A new analysis of about 20 studies concludes the risk of skin cancer jumps by 75 percent when people start using tanning beds before age 30. Experts also found that all types of ultraviolet radiation caused worrying mutations in mice, proof the radiation is carcinogenic. Previously, only one type of ultraviolet radiation was thought to be lethal.
The new classification means tanning beds and other sources of ultraviolet radiation are definite causes of cancer, alongside tobacco, the hepatitis B virus and chimney sweeping, among others.
The research was published online in the medical journal Lancet Oncology on Wednesday, by experts at the International Agency for Research on Cancer in Lyon, the cancer arm of the World Health Organization.
“People need to be reminded of the risks of sunbeds,” said Vincent Cogliano, one of the cancer researchers. “We hope the prevailing culture will change so teens don’t think they need to use sunbeds to get a tan.”

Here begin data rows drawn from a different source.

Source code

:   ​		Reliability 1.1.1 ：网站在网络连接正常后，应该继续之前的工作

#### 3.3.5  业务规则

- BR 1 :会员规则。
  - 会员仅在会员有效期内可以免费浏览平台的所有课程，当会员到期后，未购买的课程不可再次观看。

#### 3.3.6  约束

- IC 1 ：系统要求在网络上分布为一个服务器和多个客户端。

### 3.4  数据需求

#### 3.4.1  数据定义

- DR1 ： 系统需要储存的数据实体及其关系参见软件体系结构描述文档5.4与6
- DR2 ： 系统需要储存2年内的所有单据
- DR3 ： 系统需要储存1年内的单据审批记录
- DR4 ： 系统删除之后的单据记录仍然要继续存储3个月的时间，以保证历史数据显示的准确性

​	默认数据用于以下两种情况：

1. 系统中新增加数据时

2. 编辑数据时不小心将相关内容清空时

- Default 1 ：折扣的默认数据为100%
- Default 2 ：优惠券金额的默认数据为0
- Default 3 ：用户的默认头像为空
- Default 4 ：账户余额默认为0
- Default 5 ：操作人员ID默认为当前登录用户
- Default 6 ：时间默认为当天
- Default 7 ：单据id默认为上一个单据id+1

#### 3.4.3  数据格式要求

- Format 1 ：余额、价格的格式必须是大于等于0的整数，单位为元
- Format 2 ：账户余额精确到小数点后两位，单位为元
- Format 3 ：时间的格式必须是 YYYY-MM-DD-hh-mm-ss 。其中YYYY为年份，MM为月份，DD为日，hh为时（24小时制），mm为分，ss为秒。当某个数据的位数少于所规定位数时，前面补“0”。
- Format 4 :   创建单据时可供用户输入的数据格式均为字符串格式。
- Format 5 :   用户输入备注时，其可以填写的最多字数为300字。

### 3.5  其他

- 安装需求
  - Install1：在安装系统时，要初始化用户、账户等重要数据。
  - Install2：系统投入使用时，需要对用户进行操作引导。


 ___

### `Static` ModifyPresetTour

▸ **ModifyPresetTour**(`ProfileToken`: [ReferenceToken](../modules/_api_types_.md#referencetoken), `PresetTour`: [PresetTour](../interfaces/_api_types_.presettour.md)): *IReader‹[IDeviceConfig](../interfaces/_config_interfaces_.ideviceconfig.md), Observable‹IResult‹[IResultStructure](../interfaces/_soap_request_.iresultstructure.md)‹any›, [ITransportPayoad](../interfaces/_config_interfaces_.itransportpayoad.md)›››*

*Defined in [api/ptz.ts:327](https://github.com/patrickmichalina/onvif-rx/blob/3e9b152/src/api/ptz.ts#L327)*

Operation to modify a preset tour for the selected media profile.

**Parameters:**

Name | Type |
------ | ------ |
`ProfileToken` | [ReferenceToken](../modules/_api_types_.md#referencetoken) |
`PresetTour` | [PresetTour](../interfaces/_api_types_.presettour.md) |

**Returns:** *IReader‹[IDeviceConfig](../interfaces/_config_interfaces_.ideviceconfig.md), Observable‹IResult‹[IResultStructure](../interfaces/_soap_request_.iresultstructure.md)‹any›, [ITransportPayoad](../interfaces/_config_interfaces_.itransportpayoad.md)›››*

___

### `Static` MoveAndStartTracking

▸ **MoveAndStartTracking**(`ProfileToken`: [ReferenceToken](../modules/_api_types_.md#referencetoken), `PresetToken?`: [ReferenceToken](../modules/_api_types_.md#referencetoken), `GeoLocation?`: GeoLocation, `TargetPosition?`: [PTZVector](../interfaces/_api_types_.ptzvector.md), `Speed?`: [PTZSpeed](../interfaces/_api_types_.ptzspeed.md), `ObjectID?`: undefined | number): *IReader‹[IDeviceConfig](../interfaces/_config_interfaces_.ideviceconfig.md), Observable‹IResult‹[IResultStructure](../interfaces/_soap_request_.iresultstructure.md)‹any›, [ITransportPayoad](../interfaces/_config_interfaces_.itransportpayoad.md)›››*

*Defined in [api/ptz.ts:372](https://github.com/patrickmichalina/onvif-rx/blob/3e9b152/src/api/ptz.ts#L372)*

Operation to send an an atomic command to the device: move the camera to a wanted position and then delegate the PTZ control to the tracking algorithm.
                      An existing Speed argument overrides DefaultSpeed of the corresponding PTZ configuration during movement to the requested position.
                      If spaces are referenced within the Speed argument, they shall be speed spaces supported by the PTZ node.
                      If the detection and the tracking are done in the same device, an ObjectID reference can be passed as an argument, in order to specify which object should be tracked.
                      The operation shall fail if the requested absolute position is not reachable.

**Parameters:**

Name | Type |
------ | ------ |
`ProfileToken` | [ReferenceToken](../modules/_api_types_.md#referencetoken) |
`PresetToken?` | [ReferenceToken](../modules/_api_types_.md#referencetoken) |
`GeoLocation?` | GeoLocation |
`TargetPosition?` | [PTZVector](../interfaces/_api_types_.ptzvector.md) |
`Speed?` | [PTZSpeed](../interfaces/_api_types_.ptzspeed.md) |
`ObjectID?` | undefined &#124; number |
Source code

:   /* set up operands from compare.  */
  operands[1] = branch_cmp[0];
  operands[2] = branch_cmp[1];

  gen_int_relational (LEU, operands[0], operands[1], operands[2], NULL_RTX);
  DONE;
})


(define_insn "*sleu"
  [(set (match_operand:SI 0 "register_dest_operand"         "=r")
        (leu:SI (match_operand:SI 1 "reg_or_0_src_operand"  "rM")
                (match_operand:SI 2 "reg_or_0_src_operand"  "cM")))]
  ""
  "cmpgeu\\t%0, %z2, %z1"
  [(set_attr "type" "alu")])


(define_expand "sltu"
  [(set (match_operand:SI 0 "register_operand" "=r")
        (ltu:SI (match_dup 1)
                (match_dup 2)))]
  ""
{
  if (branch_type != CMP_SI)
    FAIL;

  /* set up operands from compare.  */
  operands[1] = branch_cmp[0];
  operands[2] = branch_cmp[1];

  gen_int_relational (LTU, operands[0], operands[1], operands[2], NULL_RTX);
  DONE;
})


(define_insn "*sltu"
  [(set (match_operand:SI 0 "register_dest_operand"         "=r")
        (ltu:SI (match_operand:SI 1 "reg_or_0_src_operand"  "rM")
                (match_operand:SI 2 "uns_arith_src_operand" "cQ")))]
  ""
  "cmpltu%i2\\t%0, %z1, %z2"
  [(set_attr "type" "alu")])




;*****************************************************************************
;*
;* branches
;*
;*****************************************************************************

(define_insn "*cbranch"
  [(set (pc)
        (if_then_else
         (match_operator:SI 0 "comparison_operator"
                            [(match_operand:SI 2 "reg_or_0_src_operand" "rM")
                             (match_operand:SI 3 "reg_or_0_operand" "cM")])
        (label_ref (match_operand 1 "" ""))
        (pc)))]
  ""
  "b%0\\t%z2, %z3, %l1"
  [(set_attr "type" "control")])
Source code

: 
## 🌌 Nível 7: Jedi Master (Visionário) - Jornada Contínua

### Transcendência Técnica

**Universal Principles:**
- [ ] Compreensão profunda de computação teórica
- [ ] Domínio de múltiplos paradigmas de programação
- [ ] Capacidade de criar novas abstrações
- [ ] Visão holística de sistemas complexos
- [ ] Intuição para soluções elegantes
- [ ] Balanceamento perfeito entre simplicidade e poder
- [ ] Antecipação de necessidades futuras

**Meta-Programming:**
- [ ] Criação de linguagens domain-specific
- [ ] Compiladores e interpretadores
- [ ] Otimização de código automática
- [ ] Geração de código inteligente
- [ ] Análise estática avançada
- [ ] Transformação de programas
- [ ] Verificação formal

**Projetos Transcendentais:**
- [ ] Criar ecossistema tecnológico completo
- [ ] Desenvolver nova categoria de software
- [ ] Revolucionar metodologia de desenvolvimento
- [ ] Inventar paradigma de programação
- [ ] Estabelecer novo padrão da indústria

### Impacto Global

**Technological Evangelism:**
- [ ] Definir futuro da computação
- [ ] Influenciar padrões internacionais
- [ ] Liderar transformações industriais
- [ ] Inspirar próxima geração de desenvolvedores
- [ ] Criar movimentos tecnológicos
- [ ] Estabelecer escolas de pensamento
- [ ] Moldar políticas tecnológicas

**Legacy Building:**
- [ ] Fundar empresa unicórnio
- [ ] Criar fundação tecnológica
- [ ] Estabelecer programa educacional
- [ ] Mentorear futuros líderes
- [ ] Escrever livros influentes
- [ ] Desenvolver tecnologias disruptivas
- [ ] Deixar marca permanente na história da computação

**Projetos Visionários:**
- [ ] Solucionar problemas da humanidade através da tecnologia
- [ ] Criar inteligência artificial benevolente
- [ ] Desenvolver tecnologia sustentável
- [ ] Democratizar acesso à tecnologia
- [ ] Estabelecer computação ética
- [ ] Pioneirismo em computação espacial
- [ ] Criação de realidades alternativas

Most lights used in tanning beds give off mainly ultraviolet radiation, which cause skin and eye cancer, according to the International Agency for Cancer Research.
The classification of tanning beds as carcinogenic was disputed by Kathy Banks, chief executive of The Sunbed Association, a European trade association of tanning bed makers and operators.
“The fact that is continuously ignored is that there is no proven link between the responsible use of sunbeds and skin cancer,” Banks said in a statement. She said most users of tanning beds use them less than 20 times a year.
But as use of tanning beds has increased among people under 30, doctors have seen a parallel rise in the numbers of young people with skin cancer. In Britain, melanoma, the deadliest kind of skin cancer, is now the leading cancer diagnosed in women in their 20s. Normally, skin cancer rates are highest in people over 75.
Previous studies found younger people who regularly use tanning beds are eight times more likely to get melanoma than people who have never used them. In the past, WHO warned people younger than 18 to stay away from tanning beds.
Cogliano cautioned that ultravoilet radiation is not healthy, whether it comes from a tanning bed or from the sun. The American Cancer Society advises people to try bronzing or self-tanning creams instead of tanning beds.